During the first eight years of this century, the president and vice president of the United States were oil tycoons, so their denial of climate science was not surprising. Those who were paying attention became increasingly convinced of the role of fossil fuels in changing the climate, but paying attention was somehow optional.
In this election year, however, ignoring the evidence requires extraordinary will. Unfortunately, these three men share a great capacity to ignore a climate story that is no longer about the future, but about the very immediate present. Rhetorical differences may distinguish President Obama from Governor Romney somewhat, but neither of them is any more likely than Chinese Premier Jiabao to act on what most people in the United States can see so clearly.
It is dry. Most of the United States -- and especially many parts that are normally dry -- are experiencing drier than normal conditions. According to the U.S. Drought Monitor, some of the driest regions are experiencing the greatest deficits. The region overlying the Ogallala Aquifer has been drawing down surpluses that accumulated more than a hundred centuries ago, and its dependency on water from the last Ice Age continues to deepen.
Fires are raging. Forest fires have increased in recent decades in large part because of the unintended consequences of suppressing fires throughout most of the twentieth century. Fire response was so successful that a matrix of forest with uniformly heavy fuel loads emerged throughout most of North America, with serious and sometimes catastrophic results. That's right: Smokey the Bear has made forest fires much worse!
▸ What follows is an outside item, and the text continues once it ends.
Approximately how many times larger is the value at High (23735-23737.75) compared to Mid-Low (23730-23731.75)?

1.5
This is an example of an environmental problem whose effects are compounded by climate change. Whatever the causes of greater fire prevalence, the consequences are even more severe than they otherwise might be. As reported on the Mongabay blog, cartographer John Nelson has mapped all major fires since 2001, and has shown an increase in intensity, with 2011 the most severe year of the decade, and 2012 poised to match or exceed it.
Records are shattering. With 118 years of record, it is possible to compare a given month to the same month in previous years, and to do so at the station, city, state, or national level. Temperatures were near the median of all July figures in several western states, and significantly above normal in a few more. But in most states, this was a top-ten or even top-five July, and a record-breaker for the contiguous 48 as a whole. See July 2012 on NOAA's State of the Climate page for more details.
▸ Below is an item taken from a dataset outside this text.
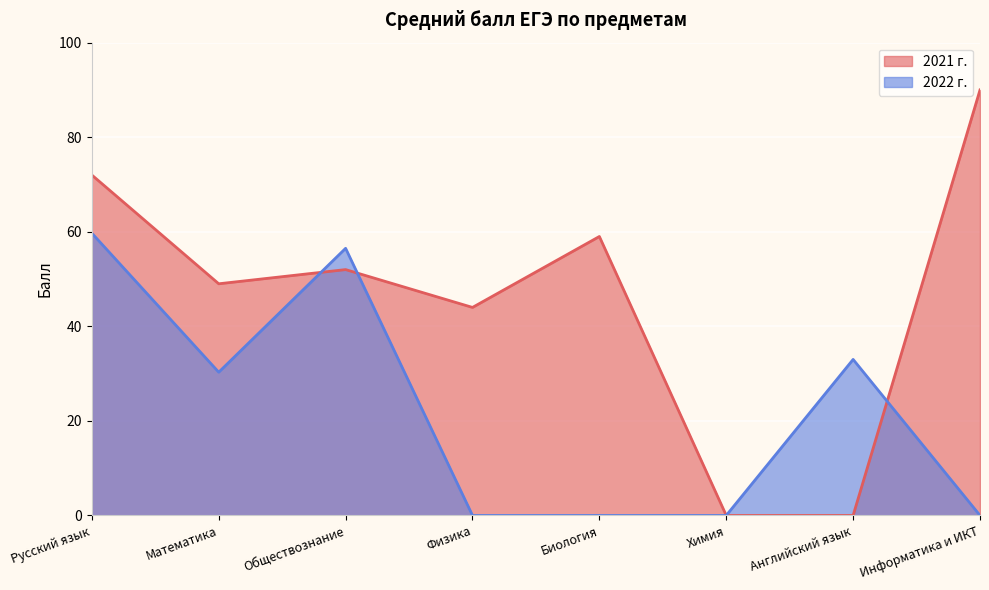

List the series in order of their peak value, highest first.

2021 г., 2022 г.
This can be explained in only one of two ways. It could be that the 118-year period of record reflects randomly varying conditions. If so, a record month or unusually hot or cold month would occur at some frequency, a frequency that could be calculated in much the same way that the odds of finding a seven-foot-tall 10th grader could be calculated.
The second explanation is that the temperature records not only vary randomly, but also exhibit some kind of long-term trend. Some continue to argue that there is no way to know which explanation is correct. I am not a gambler, but I would love to play a little poker with someone who sees things this way!
This is a trend. As Bill McKibben details in his Rolling Stone article Global Warming's Terrifying New Math, we are already seeing changes -- in terms of sea ice and ocean acidity, for example -- that exceed "future" predictions of the effects of climate change.
Carbon circulates through many kinds of storage in Earth's systems, from the atmosphere to organisms to limestone to coal and oil. Our industrial age has been fueled by the removal and release of millions of years worth of fossilized carbon over just a couple hundred years. Since carbon comprises a very small percentage of the atmosphere -- 0.028 percent prior to Victorian times -- it should not have surprised us that dumping every drop we could find into the atmosphere should have increased that concentration by nearly half (so far).
As a result, McKibben argues, we are on the brink of an entirely new geologic period - the Anthropocene -- a perilous time of our own making. And as Dr. Mary Robinson has told us, those who have benefited the most from the orgy of petroleum-fueled excess are geographically and socio-economically quite distant from those who will bear the brunt of the resultant suffering.
It appears that heads of state will not admit the answer to the "Hot or Not?" question any time soon. Carlos and company, however, do provide the answer at the opening of "Smooth."